**Work to complete**
With pictures omitted, transcribe exactly the lines from the one containing "- laptop [368,477,455,571]" to the end of the records below.

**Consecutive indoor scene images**
━━━━━━━━

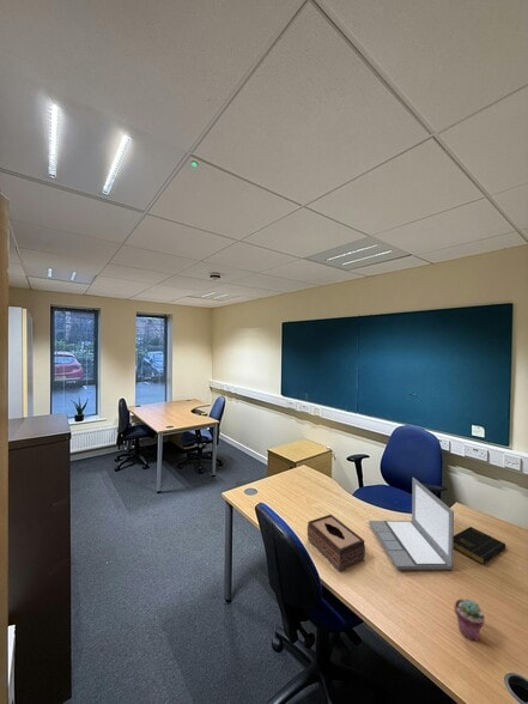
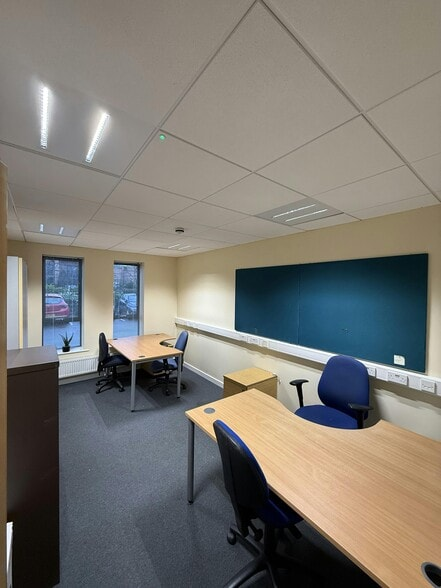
- potted succulent [453,597,486,642]
- laptop [368,477,455,571]
- book [453,526,506,565]
- tissue box [307,514,366,573]
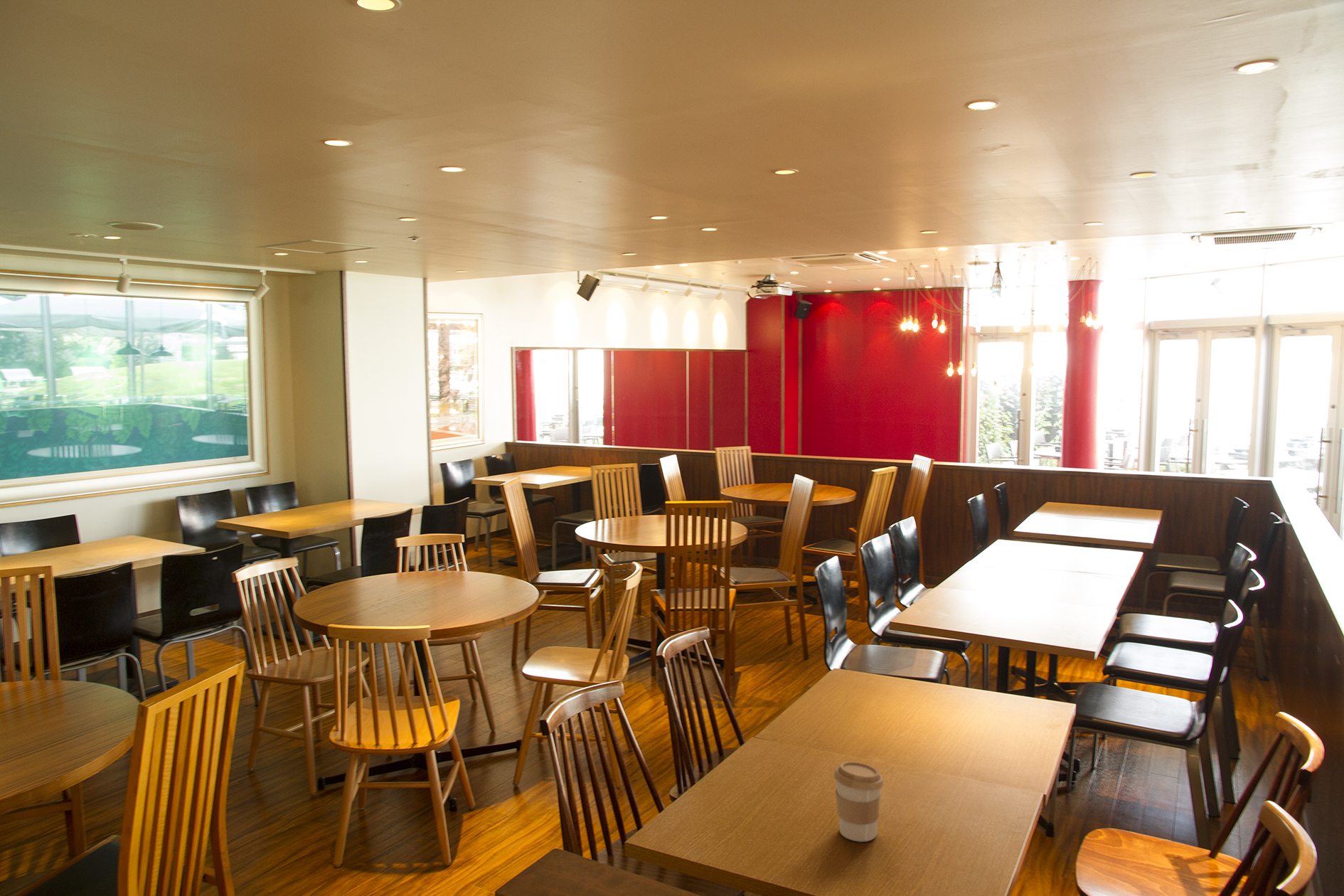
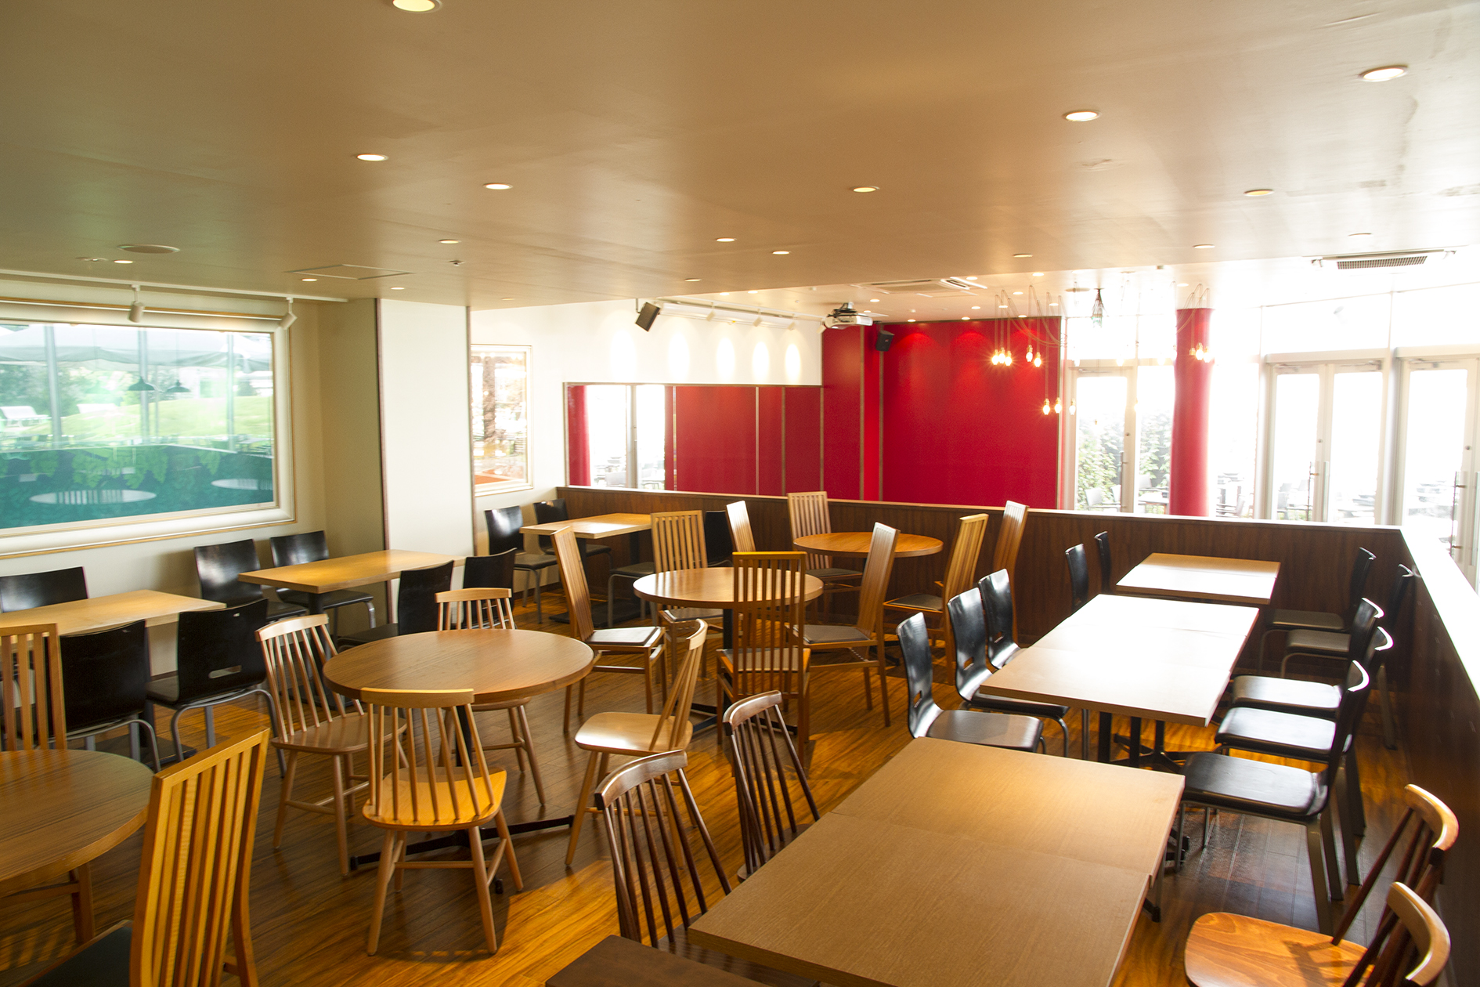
- coffee cup [833,761,884,843]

━━━━━━━━

**Result**
- laptop [368,477,455,571]
- book [453,526,506,565]
- tissue box [307,514,366,573]
- coffee cup [833,761,884,843]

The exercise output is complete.